Kaivalya
Toronto
The Secret Supper by Javier Sierra — 2 years ago
Master Leonardo, standing in the thrid row of the platform, kept a keen eye on everything and, from time to time, scribbled mysterious jottings in one of the notebooks he always carried with him. It seemed to me that he paid the same attention to the faces in the crowd as he did to the sound of Santa Maria’s organ, or to fluttering banners of different groups in attendance. Someone had told me that the previous afternoon he had fallen into ecstatic contemplation over the flight of four hundred pigeons released in the Piazza del Duomo, and that he had listened with rapt delight to the cannon blasts from the city walls that the papal nuncio had ordered in honor of the late dutchess. For Leonardo, everything merited attention, everything held within itself traces of the secret science of life. (page 135)
If the entire book reflected the quote above, I would have been entranced by this book.
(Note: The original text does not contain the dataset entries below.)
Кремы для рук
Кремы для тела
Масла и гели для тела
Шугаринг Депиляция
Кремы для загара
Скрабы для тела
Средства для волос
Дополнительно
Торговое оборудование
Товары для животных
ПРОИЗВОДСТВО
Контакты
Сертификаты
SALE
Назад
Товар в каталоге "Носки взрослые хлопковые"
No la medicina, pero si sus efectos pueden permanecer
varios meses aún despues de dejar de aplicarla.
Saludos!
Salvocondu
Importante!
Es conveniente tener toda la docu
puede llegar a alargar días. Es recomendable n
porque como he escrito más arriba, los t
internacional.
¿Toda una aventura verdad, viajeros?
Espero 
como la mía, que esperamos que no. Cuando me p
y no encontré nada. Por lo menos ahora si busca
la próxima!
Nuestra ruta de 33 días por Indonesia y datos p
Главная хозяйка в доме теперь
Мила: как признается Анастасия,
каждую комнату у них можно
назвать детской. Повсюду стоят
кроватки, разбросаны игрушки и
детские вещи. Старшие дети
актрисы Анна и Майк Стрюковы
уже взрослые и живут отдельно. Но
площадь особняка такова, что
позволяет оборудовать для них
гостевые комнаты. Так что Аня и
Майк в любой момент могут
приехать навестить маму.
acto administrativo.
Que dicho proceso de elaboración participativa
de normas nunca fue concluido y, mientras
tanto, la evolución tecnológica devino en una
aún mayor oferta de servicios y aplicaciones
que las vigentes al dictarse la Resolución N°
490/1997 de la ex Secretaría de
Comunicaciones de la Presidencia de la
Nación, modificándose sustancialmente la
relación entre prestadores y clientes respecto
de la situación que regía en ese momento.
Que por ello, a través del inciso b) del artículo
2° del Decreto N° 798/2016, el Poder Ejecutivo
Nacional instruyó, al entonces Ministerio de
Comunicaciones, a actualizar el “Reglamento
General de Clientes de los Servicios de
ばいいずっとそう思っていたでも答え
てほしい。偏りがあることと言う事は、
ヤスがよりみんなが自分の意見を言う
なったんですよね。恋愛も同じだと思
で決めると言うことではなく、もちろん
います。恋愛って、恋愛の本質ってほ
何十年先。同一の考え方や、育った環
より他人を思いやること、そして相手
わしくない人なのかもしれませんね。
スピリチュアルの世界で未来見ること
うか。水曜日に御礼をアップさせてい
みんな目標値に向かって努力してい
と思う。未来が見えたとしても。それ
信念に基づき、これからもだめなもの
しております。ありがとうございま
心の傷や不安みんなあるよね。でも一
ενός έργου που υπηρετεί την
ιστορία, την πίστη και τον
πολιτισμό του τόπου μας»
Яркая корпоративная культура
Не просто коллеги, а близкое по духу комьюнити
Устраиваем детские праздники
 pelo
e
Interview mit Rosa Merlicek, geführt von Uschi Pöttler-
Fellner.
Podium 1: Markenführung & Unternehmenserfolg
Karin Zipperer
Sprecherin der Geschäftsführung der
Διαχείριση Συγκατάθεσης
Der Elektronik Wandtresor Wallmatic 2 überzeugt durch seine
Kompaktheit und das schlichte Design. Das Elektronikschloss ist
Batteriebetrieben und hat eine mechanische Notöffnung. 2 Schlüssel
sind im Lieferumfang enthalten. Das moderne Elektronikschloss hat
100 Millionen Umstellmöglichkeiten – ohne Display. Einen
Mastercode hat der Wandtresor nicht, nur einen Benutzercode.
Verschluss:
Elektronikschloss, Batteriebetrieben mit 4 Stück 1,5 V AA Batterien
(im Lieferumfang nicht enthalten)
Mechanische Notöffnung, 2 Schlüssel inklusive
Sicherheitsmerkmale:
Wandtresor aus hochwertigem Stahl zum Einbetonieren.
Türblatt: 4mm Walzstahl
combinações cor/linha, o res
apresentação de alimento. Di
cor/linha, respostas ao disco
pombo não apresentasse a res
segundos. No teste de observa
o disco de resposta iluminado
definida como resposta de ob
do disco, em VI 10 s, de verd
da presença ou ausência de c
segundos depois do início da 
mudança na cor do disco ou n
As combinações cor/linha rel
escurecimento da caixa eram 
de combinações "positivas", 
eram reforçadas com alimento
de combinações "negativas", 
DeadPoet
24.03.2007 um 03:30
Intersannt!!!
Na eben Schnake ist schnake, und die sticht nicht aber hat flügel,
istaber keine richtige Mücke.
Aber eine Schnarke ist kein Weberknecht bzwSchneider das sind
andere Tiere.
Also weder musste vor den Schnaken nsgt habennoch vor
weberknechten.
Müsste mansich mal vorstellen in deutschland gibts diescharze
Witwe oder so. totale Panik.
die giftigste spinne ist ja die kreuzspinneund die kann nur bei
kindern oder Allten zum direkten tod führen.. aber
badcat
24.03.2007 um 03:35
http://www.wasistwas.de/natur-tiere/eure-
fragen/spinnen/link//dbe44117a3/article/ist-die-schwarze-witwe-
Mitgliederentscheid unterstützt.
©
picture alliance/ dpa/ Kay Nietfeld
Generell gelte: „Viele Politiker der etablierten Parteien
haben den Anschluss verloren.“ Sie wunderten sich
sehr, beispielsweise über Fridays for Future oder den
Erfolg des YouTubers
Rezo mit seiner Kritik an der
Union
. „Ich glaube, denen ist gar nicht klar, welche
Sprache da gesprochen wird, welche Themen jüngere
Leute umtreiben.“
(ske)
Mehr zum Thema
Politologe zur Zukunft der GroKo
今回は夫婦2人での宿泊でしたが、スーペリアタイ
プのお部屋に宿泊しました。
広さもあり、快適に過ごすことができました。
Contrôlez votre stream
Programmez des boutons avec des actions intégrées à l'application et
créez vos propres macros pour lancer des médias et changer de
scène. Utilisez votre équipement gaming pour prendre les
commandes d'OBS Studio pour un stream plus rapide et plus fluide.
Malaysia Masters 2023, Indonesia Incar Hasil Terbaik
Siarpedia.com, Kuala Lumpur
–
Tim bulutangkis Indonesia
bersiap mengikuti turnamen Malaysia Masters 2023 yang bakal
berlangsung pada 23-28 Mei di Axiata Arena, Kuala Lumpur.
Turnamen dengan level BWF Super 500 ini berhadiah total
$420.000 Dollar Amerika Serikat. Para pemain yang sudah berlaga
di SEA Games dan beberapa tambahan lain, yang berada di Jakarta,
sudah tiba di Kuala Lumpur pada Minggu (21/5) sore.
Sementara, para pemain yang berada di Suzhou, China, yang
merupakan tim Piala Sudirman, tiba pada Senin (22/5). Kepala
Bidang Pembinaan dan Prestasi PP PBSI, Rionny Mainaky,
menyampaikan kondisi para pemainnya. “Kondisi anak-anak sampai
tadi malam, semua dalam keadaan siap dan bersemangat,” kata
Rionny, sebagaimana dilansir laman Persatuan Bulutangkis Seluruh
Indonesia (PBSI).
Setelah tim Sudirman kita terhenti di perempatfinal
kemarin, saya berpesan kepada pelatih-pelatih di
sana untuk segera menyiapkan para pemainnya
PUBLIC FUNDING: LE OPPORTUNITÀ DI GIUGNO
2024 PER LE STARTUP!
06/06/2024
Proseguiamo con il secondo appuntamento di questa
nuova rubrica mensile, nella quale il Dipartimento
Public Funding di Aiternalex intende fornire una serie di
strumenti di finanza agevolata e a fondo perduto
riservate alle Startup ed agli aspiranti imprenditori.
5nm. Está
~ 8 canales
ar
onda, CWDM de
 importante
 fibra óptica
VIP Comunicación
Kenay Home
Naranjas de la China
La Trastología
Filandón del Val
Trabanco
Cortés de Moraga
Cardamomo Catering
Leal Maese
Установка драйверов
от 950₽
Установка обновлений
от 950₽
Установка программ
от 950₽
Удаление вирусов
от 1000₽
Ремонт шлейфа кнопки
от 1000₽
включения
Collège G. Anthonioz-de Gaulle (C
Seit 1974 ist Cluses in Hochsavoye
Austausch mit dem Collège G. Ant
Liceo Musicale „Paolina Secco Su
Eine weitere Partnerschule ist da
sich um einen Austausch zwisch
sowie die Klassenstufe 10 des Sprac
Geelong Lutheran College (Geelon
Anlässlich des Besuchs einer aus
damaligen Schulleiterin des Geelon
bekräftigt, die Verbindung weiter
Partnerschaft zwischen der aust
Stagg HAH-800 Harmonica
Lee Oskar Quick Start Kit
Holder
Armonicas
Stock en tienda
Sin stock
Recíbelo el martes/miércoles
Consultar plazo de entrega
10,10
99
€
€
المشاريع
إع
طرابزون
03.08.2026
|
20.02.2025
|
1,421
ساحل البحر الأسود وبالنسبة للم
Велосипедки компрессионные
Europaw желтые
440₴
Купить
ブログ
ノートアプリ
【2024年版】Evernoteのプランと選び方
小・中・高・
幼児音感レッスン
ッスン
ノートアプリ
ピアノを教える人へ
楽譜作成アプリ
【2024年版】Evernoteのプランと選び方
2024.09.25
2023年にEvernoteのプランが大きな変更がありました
Sadly, it did not. The book is not about Leonardo Davinci so much as about a minor fictional figure named Father Agostino, a Papal Inquisitor who is investigating the possible heresy of use of symbols in Leonardo’s work.
In the media, this book was presented as a smarter alternative to The Davinci Code. Frankly, I liked The Davinci Code better and I’m not a great fan of Dan Brown.
The book is a foggy chaos of poorly developed characters, a scattered and complicated plot and vague details which, for the most part, went right over my head. The premise is fascinating but it ultimately fell flat. It didn’t help that I actively disliked the main character and found the author’s depiction of the ‘spiritual life’ of the monks of Santa Maria to be pretty bleak.
One positive observation: The author positively bashes the Catholic Church and everything it stands for. I enjoyed this angle of the book and the various historical elements.
But overall, the book fell flat for me. How much did I hate this book? I didn’t even finish it. I had a mere two more chapters to go and I just couldn’t do it.